» Problem to solve
Tally the lines in the records below that contain the string "Cookies", and give only the number.

┏━━

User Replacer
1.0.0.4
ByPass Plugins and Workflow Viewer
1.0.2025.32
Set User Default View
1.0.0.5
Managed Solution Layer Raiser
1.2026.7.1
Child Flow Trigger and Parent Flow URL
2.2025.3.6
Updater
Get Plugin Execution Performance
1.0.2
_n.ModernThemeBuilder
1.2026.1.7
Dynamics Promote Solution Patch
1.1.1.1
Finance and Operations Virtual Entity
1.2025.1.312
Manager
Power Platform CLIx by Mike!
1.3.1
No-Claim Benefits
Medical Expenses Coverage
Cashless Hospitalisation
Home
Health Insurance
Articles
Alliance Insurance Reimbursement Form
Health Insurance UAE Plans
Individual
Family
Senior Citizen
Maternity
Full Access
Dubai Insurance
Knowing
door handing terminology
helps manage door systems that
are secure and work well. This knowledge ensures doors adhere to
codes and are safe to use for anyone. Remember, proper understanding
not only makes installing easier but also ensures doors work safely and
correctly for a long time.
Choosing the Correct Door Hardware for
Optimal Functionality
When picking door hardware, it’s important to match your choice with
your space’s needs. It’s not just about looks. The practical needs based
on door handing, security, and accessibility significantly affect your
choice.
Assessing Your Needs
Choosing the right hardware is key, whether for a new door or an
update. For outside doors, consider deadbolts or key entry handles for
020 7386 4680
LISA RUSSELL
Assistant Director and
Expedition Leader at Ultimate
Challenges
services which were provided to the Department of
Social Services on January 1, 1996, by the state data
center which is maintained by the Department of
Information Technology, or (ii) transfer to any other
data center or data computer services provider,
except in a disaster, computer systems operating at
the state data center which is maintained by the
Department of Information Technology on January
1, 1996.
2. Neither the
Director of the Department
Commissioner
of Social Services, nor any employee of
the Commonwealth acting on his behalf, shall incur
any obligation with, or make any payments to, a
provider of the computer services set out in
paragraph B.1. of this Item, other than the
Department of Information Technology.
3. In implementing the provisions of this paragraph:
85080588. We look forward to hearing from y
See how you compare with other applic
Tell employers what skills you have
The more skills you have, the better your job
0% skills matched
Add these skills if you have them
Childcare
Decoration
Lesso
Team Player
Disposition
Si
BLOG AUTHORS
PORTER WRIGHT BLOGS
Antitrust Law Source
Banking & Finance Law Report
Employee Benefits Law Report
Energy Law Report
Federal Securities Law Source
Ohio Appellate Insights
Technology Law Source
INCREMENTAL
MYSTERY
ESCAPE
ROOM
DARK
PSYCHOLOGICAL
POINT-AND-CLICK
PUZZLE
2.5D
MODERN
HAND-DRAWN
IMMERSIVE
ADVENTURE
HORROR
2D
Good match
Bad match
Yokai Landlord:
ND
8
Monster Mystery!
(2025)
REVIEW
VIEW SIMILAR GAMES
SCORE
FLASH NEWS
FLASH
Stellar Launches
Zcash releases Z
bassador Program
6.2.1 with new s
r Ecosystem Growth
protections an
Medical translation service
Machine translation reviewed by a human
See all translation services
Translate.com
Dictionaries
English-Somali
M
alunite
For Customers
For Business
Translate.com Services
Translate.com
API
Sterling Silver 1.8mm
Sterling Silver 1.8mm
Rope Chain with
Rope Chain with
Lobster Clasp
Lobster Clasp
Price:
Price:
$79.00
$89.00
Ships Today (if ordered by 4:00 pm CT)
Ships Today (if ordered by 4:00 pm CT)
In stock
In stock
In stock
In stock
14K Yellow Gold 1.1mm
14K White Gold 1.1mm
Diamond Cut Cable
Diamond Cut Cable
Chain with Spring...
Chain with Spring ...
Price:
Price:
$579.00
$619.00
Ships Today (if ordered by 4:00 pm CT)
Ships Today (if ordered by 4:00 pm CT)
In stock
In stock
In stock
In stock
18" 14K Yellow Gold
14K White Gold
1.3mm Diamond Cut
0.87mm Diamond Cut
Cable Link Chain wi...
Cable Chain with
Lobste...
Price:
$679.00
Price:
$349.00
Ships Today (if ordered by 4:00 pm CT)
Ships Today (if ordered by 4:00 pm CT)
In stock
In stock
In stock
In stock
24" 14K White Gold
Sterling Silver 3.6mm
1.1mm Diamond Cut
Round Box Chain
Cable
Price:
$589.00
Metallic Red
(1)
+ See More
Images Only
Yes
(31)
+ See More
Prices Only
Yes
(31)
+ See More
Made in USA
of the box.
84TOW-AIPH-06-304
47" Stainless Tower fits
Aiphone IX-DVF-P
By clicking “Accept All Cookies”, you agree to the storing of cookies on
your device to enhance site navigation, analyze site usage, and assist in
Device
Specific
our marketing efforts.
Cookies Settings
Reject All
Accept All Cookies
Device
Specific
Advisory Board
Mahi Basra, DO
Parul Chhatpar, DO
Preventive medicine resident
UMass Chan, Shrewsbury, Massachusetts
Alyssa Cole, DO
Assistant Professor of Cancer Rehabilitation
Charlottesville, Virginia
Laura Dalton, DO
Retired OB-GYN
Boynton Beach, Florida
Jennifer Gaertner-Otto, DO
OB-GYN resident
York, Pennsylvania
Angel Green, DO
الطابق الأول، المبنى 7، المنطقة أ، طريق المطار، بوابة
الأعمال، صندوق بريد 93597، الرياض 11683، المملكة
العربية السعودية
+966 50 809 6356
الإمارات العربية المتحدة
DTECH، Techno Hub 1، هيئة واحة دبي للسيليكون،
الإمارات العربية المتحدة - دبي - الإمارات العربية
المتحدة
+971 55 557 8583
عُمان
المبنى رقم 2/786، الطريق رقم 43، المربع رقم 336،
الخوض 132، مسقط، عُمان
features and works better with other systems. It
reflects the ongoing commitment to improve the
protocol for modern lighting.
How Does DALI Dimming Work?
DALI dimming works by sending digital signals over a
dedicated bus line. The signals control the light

┗━━

» Problem solution
3